Бывший начальник «зондеркоманды-1005» унтерштурмфюрер СС Вальтер Шерляк, по приказу которого были сожжены останки профессоров, до лета 1961 года находился на свободе в Федеративной Республике Германии. Как это следует из письма, полученного мной из Франкфурта-на-Майне от Президиума Объединения лиц, преследовавшихся при нацизме, прокуратура города Вальдсхута сообщила Объединению, что Вальтер Шерляк задержан и находится в заключении. Его преступления подробно описаны в книге участника «бригады смерти» Леона Величкера «Бригада смерти», вышедшей в 1946 году в польском городе Лодзи.
Итак, тот, кто наблюдал расстрел, стоя поблизости от вырытых могил, был католик Теодор Оберлендер. А кем же был тот высокий опухший гитлеровец, кто принимал в подвалах бурсы арестованных?

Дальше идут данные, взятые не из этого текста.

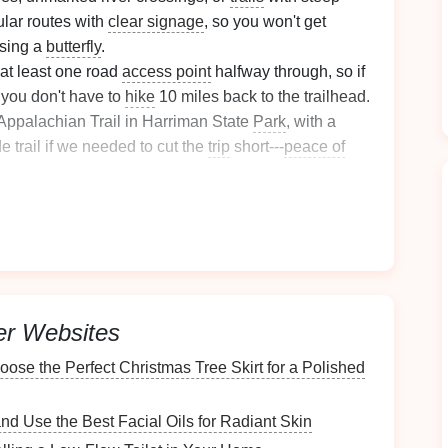
lar routes with
clear signage
, so you won't get
asing a
butterfly
.
at least one road
access point
halfway through, so if
t, you don't have to
hike
10 miles back to the trailhead.
 Appalachian Trail in Harriman State
Park
, with a
e trail if we needed to cut the
trip
short---
peace of
,
swimming
holes
, old growth forests full of funky
tterflies
keep
kids
engaged without you having to
ude alpine routes or remote wilderness areas for your
are older and can handle the extra
risk
and
physical
er Websites
itizes Safety
and
Comfort
ose the Perfect Christmas Tree Skirt for a Polished
ralight kid-sized
gear
, but a few key
investments
will
ryone: First, skip the adult packs stuffed full of extra
d Use the Best Facial Oils for Radiant Skin
around on a 6-year-old's
shoulders
, causing
pain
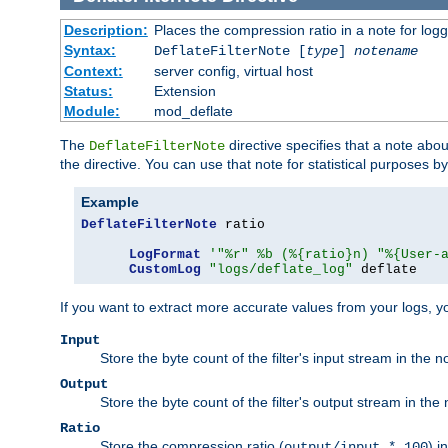
Description:
Places the compression ratio in a note for log
Syntax:
DeflateFilterNote [
type
]
notename
Context:
server config, virtual host
Status:
Extension
Module:
mod_deflate
The
directive specifies that a note abo
DeflateFilterNote
the directive. You can use that note for statistical purposes 
Example
DeflateFilterNote
 ratio

LogFormat
'"%r" %b (%{ratio}n) "%{User-
CustomLog
"logs/deflate_log"
 deflate
If you want to extract more accurate values from your logs, 
Input
Store the byte count of the filter's input stream in the n
Output
Store the byte count of the filter's output stream in the 
Ratio
Store the compression ratio (
) i
output/input * 100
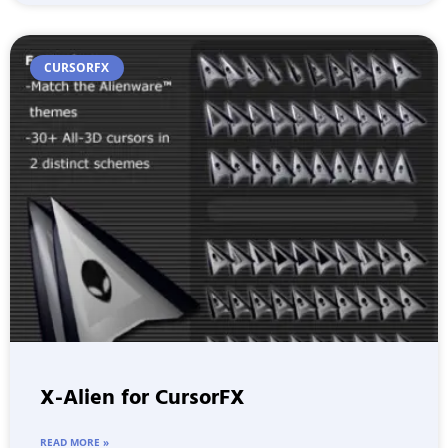
CURSORFX
X-Alien for CursorFX
READ MORE »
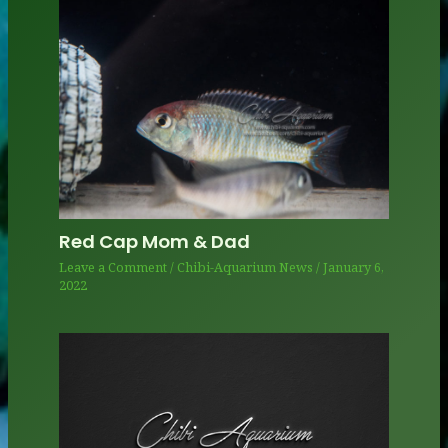
Red Cap Mom & Dad
Leave a Comment
/
Chibi-Aquarium News
/
January 6,
2022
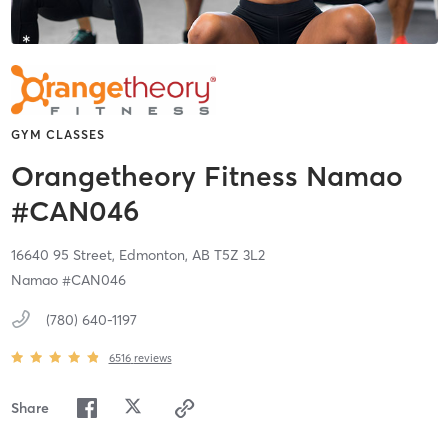
GYM CLASSES
Orangetheory Fitness Namao
#CAN046
16640 95 Street,
Edmonton,
AB
T5Z 3L2
Namao #CAN046
(780) 640-1197
6516
reviews
Share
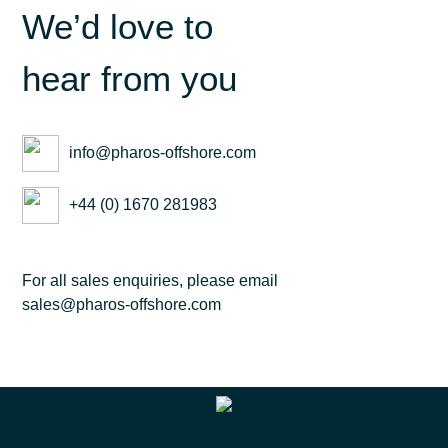
We’d love to
hear from you
info@pharos-offshore.com
+44 (0) 1670 281983
For all sales enquiries, please email
sales@pharos-offshore.com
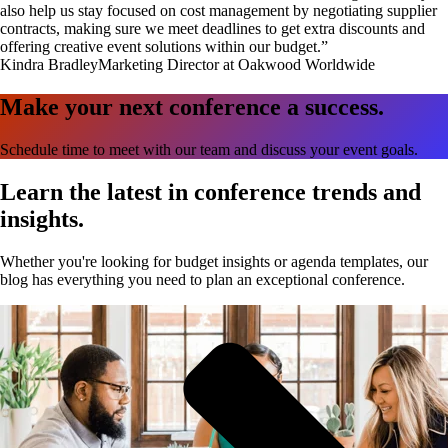
also help us stay focused on cost management by negotiating supplier
contracts, making sure we meet deadlines to get extra discounts and
offering creative event solutions within our budget.”
Kindra Bradley
Marketing Director at Oakwood Worldwide
Make your next conference a success.
Schedule time to meet with our team and discuss your event goals.
Learn the latest in conference trends and
insights.
Whether you're looking for budget insights or agenda templates, our
blog has everything you need to plan an exceptional conference.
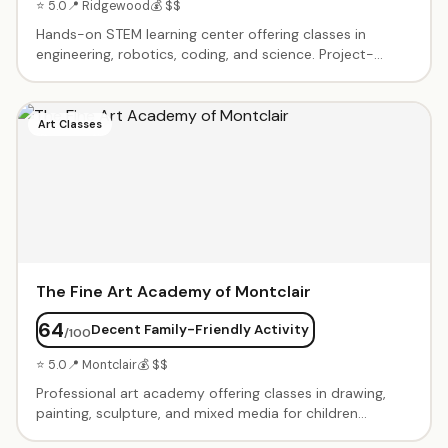
⭐ 5.0
📍 Ridgewood
💰 $$
Hands-on STEM learning center offering classes in
engineering, robotics, coding, and science. Project-
based curriculum that encourages problem-solving and
creativity. After-school programs, weekend workshops,
and summer camps. Small class sizes with experienced
Art Classes
instructors. Birthday parties with STEM-themed
activities available.
The Fine Art Academy of Montclair
64
Decent Family-Friendly Activity
/100
⭐ 5.0
📍 Montclair
💰 $$
Professional art academy offering classes in drawing,
painting, sculpture, and mixed media for children
through adults. Small class sizes with experienced art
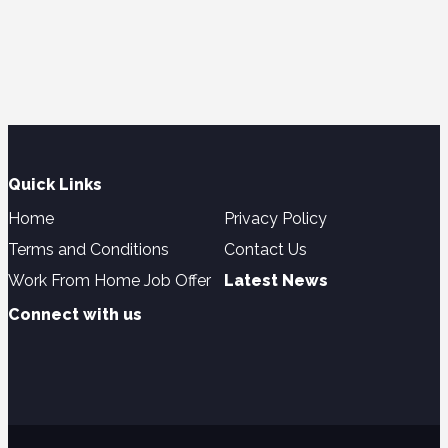
Quick Links
Home
Privacy Policy
Terms and Conditions
Contact Us
Work From Home Job Offer
Latest News
Connect with us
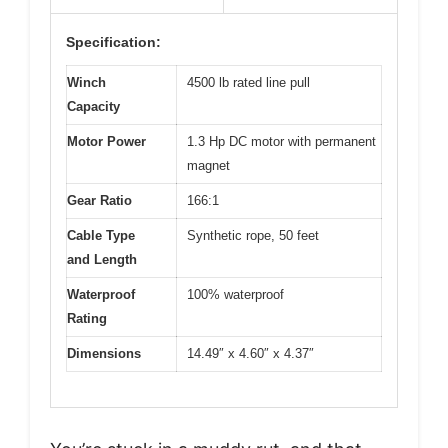
Specification:
Winch
4500 lb rated line pull
Capacity
Motor Power
1.3 Hp DC motor with permanent
magnet
Gear Ratio
166:1
Cable Type
Synthetic rope, 50 feet
and Length
Waterproof
100% waterproof
Rating
Dimensions
14.49″ x 4.60″ x 4.37″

1 июля 1941 года на Стрелецкой площади во Львове задержались немецкие автомашины. С одной из них соскочил офицер и, остановив подростка Яцека Виль-чура, спросил у него по-украински, как проехать на улицу Чвартаков. Мальчик проводил машину на эту улицу, к дому, занятому военными. Как позже оказалось, в нём располагалось одно из подразделений батальона «Нахтигаль», солдат которого население стало называть «пташниками», потому что на их машинах и мотоциклах были нарисованы силуэты птиц. После того как Яцек Вильчур выполнил функции поводыря, офицер дал ему пачку сигарет, полбуханки хлеба и приказал немного подождать и не уходить. Вскоре он вернулся с другими солдатами, среди которых было два штатских. «Когда у одного распахнулся пиджак, я заметил кобуру с пистолетом. Осматривали меня некоторое время, а потом один из штатских спросил, нет ли у меня желания заработать. Когда ответил утвердительно, он спросил меня, умею ли чистить одежду и держать язык за зубами? Ответил, что умею это делать».